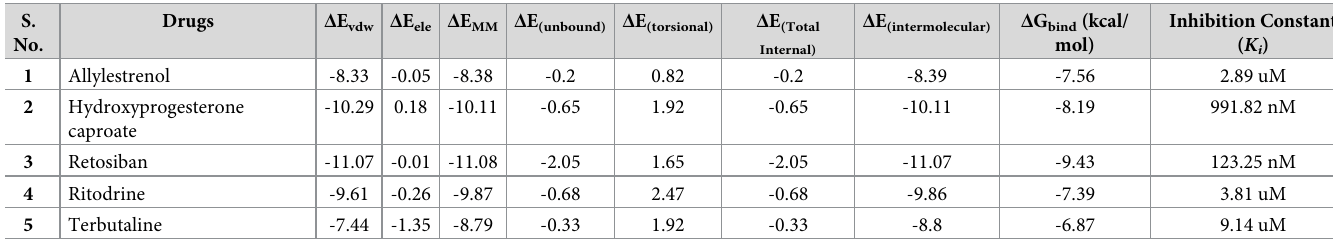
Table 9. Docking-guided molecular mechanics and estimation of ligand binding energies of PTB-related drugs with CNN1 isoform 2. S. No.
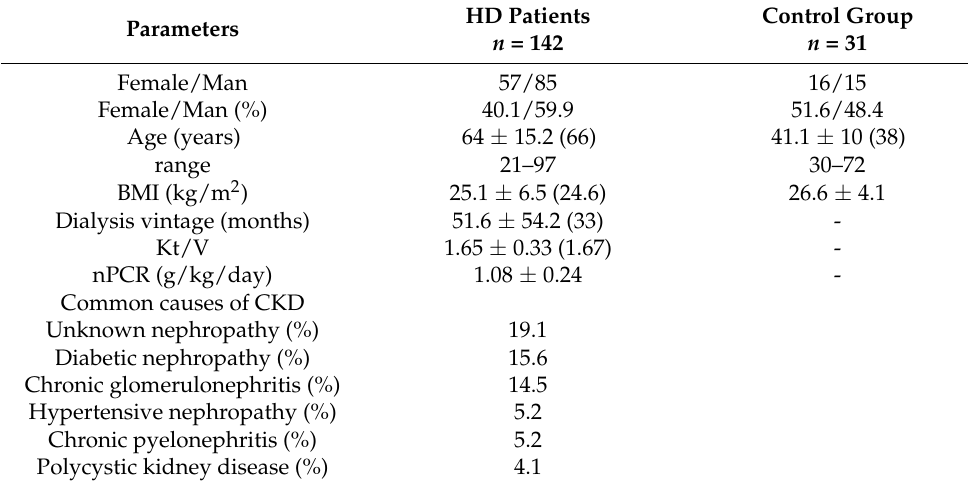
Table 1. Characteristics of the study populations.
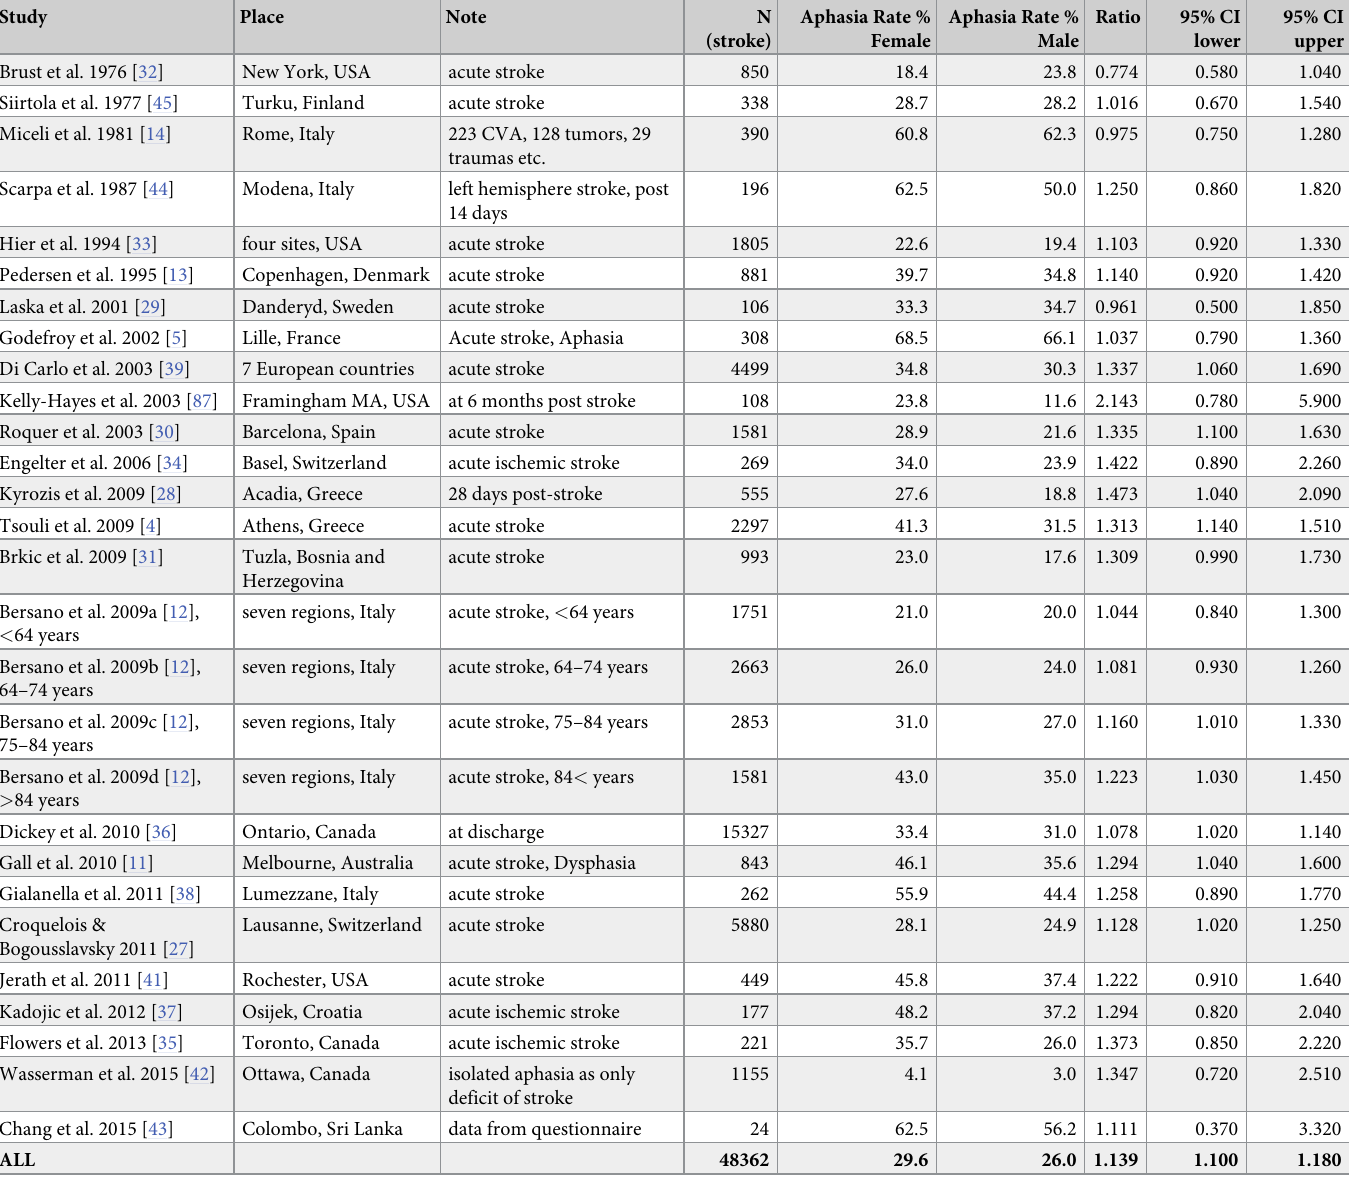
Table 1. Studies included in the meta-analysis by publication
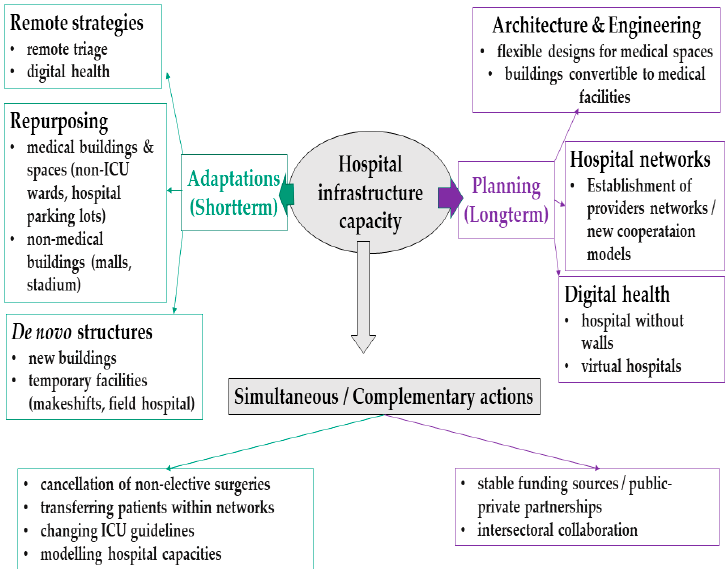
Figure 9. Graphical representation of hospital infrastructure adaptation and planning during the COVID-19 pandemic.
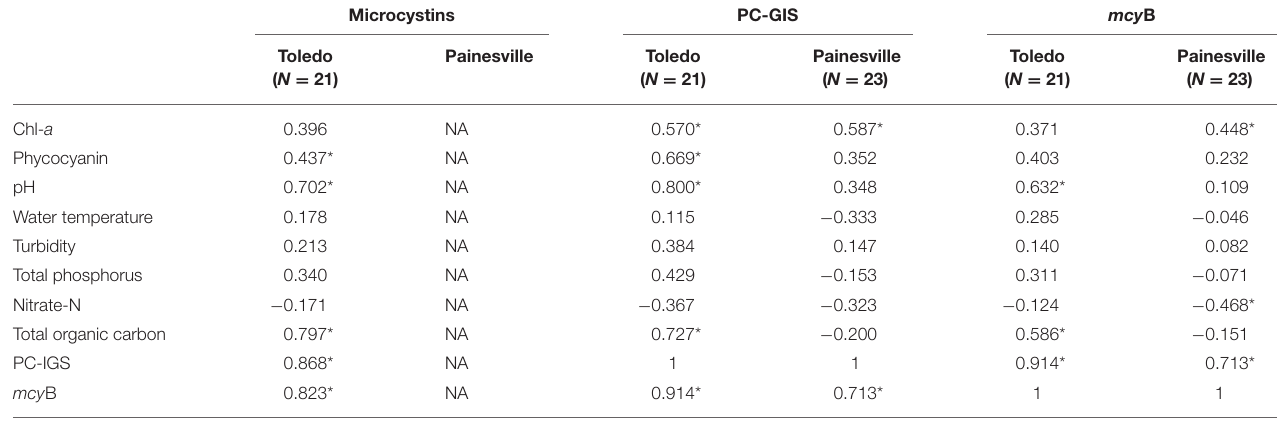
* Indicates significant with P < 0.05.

****

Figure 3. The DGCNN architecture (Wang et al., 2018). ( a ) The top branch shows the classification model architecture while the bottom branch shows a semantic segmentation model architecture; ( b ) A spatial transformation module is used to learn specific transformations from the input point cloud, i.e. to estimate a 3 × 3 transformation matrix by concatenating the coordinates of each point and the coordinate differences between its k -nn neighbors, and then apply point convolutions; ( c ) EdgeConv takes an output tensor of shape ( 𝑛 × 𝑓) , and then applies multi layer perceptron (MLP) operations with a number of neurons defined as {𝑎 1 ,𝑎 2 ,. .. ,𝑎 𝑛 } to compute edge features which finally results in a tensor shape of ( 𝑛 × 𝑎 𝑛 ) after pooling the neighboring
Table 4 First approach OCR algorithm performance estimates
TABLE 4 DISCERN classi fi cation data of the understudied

****

(Assignment) Return the material from the line containing "Table 9. Docking-guided" through the line containing "with P < 0.05.", exactly and in full, but without its pictures.

(Response)
Table 9. Docking-guided molecular mechanics and estimation of ligand binding energies of PTB-related drugs with CNN1 isoform 2. S. No.
Table 1. Characteristics of the study populations.
Table 1. Studies included in the meta-analysis by publication
Figure 9. Graphical representation of hospital infrastructure adaptation and planning during the COVID-19 pandemic.
* Indicates significant with P < 0.05.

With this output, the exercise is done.